Biochemists Create a Programmable Cell Membrane
A new synthetic approach to modeling cell signalling offers hope for a huge range of so-far incurable diseases.
Human t-cell. Image: NIH
A team of biochemists at the University of Pennsylvania has successfully "reprogrammed" the sugar molecule-based communication ports that blanket the outside of cell membranes. It's a notable first, not just for the technique's enormous potential in diagnosing and treating human disease, but for offering a new and rare insight into a biological process that's largely evaded observation—a powerful tool for understand the hows and whys of cell-by-cell behavior and interactions.
In question are complex carbohydrates called glycans which, as explained in a paper published this week in the Proceedings of the National Academy of Sciences, act as "docking sites" on the surface of a cell. When some cell-to-cell or cell-to-matrix (matrix: the gunk in between cells) signaling protein comes floating around, it may bind to a glycan molecule, which passes some message onward into the cell via chemical reaction.
Glycans attach to a particular category of cell signaling protein known as galectins. These molecules are hugely important in the development of many if not most human diseases, including cancer, HIV, autoimmune disease, chronic inflammation, graft vs host disease, and everday allergic reactions. Basically, these are the diseases of the human body going haywire—turning on itself, really.
The glycan part of cell membranes had been something of a mystery until last year when the same Penn team first came up with a way of modeling them by creating artificial and, yes, programmable membranes featuring a customizable array of surface sugar molecules. The new work adds an IRL demonstration to the research, actually binding galectins to the artificial membrane.
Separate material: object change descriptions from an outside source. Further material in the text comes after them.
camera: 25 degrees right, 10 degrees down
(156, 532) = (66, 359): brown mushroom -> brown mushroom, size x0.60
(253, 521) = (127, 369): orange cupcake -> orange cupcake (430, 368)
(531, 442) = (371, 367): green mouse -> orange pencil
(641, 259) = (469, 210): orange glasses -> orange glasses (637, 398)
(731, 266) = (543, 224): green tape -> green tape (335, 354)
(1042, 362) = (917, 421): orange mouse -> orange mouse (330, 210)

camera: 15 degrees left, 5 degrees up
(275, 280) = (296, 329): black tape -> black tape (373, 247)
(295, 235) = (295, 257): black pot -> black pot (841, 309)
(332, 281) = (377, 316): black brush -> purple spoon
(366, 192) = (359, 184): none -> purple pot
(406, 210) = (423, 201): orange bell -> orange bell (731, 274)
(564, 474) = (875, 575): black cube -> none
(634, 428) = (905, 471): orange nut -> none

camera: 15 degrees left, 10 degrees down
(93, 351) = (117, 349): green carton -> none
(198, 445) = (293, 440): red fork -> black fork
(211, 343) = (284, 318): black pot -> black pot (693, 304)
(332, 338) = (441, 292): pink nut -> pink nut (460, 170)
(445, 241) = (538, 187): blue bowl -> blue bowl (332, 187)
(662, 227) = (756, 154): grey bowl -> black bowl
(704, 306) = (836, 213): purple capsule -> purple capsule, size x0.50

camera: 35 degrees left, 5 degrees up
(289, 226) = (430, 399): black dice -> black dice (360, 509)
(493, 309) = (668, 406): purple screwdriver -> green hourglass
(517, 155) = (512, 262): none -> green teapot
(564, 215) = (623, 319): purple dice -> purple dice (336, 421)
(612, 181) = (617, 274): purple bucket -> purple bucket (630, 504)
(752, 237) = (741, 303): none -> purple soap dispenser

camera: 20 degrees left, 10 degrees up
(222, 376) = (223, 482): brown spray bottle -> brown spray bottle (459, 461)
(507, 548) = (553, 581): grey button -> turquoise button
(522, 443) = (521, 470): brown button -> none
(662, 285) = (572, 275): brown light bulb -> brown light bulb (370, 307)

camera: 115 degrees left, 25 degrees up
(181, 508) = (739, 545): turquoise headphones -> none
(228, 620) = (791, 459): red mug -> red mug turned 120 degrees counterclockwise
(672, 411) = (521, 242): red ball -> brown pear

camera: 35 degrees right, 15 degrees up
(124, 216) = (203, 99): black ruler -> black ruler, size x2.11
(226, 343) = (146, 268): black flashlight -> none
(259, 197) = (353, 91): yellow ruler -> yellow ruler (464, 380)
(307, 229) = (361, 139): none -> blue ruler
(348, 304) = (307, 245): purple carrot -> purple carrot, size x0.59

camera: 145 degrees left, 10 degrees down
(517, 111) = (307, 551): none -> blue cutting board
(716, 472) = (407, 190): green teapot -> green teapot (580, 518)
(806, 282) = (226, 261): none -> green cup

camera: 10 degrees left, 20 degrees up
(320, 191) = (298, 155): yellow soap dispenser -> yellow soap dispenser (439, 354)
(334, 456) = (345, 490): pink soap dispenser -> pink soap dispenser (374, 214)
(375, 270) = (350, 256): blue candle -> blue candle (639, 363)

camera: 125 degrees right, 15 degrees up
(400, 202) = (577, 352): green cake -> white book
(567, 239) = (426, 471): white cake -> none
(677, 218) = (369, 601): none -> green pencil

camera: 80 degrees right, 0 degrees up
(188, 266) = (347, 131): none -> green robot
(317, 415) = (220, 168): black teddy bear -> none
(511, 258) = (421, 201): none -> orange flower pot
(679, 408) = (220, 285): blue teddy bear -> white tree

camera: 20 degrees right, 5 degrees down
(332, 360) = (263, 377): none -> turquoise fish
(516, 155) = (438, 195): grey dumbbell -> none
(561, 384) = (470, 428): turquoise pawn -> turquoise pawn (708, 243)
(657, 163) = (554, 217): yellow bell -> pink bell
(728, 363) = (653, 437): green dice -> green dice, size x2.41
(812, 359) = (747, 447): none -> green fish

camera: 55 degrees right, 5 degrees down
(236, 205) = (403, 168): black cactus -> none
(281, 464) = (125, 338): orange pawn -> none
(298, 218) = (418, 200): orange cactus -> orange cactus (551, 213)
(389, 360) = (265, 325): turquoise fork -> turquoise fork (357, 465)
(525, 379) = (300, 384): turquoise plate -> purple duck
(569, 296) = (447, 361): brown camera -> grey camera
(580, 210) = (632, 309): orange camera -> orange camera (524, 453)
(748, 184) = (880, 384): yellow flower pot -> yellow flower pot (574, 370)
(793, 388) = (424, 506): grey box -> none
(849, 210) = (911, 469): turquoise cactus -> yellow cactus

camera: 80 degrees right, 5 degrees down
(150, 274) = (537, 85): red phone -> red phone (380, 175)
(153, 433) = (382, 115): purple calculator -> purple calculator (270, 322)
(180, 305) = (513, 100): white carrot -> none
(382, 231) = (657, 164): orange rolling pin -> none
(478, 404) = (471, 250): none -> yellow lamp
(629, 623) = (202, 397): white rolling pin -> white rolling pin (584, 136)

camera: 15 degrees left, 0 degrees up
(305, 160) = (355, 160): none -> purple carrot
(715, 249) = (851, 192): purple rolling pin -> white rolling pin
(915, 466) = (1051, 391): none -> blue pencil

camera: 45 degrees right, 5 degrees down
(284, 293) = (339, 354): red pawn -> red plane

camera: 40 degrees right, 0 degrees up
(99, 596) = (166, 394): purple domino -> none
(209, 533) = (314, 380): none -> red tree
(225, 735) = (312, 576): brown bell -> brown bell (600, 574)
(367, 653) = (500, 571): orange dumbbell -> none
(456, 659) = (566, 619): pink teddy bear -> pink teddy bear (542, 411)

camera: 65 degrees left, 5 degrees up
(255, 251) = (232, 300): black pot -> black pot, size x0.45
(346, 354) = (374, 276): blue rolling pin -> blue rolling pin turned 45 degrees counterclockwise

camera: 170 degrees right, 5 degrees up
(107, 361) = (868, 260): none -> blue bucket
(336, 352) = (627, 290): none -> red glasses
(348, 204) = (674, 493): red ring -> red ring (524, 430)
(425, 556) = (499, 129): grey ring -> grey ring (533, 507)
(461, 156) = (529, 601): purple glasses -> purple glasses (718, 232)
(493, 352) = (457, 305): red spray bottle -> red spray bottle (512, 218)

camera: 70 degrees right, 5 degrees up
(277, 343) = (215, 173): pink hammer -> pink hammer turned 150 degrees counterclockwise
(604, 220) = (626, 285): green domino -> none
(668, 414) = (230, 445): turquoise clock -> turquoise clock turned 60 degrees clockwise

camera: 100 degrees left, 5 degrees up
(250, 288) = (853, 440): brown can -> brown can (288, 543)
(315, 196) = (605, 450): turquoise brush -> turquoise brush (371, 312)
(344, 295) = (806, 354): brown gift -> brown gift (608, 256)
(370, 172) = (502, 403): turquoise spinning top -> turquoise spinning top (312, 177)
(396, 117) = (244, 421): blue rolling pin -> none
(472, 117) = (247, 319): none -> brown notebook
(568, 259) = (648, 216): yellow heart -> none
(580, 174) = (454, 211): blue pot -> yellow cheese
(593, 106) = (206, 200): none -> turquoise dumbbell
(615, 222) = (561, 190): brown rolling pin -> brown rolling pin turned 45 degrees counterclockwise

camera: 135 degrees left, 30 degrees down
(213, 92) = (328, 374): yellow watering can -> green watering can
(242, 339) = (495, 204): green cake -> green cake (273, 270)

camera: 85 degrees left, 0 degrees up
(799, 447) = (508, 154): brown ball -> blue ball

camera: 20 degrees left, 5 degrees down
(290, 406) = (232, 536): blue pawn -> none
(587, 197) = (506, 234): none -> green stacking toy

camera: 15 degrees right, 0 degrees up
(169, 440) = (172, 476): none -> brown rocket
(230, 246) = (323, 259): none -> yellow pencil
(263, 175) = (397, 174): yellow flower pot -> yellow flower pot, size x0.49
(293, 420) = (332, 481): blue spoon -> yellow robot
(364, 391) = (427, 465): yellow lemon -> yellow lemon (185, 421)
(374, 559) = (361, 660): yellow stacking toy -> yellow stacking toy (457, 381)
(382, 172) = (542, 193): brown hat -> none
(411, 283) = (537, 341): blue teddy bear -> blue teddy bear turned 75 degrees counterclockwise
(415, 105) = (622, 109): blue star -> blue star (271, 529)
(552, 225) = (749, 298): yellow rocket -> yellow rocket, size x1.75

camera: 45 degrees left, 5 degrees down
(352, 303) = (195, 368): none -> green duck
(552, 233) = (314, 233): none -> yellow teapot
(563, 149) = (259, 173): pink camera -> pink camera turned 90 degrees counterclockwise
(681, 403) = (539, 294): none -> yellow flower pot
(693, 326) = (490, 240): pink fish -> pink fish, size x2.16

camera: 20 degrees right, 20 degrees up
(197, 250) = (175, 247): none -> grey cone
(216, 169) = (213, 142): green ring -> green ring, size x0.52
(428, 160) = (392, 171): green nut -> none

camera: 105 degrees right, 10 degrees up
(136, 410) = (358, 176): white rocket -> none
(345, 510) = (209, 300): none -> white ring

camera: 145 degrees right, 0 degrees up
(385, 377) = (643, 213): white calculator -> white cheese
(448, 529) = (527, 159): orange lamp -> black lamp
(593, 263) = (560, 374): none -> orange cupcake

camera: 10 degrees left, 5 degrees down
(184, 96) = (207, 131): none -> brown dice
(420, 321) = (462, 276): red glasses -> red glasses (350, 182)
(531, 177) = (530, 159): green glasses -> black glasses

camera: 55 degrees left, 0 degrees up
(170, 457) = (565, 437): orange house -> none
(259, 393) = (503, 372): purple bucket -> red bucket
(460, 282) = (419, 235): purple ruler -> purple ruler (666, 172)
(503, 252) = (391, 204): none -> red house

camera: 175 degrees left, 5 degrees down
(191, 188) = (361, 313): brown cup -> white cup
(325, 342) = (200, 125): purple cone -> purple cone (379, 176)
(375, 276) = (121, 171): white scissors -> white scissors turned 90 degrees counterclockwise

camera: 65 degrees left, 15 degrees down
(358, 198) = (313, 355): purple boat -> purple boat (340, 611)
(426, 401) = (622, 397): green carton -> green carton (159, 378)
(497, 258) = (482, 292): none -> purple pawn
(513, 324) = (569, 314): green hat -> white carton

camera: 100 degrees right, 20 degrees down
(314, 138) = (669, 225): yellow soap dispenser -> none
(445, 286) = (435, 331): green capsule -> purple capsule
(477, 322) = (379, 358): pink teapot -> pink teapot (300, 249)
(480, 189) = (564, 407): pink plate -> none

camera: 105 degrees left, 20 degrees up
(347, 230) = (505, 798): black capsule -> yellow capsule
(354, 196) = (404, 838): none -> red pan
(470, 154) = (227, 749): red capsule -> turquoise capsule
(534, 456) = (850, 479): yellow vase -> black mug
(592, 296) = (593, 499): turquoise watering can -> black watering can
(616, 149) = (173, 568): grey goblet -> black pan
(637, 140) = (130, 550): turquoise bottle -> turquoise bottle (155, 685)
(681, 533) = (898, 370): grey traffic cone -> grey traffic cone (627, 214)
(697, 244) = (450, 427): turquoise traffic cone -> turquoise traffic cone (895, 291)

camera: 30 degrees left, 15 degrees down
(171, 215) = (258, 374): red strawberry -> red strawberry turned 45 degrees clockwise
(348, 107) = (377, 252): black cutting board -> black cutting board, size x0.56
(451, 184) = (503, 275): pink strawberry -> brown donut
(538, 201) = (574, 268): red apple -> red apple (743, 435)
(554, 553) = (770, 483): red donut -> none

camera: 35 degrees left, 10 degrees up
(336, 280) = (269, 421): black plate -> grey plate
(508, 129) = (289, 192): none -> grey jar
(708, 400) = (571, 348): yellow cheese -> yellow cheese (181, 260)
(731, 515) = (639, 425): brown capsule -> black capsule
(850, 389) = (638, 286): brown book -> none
The Penn researchers' programmable membrane is more of a means to an end than an end in itself. And that end is an better understanding of how cellular communication fucks up. This is a fuzzy area.
"The sociology of cells critically depends on selective interactions between cells and the extracellular matrix," the current paper notes. "Taking advantage of the capacity of carbohydrates to store biological information, glycans are a versatile means to generate the required cell-surface recognition."
The researchers tested their programmable model by observing its interactions with galectin-8 (gal-8), a signaling protein whose mutation is implicated in the development of rheumatoid arthritis, a common and brutal chronic inflammation of the joints. By tweaking a single component in gal-8's structure, the team was able to limit its ability to communicate with the artificial membrane. The suggestion is that this common autoimmune illness—which has no cure—may have a molecular origin.
"By testing this model with a sugar binding protein of human origin, we show that single mutation of an amino acid from a giant protein structure can induce a dramatic change in its interactions with the cell," Virgil Percec, a Penn chemistry processor and lead author of the new paper, offers. "This demonstrates just how efficient and sensitive a model this is for biological membranes."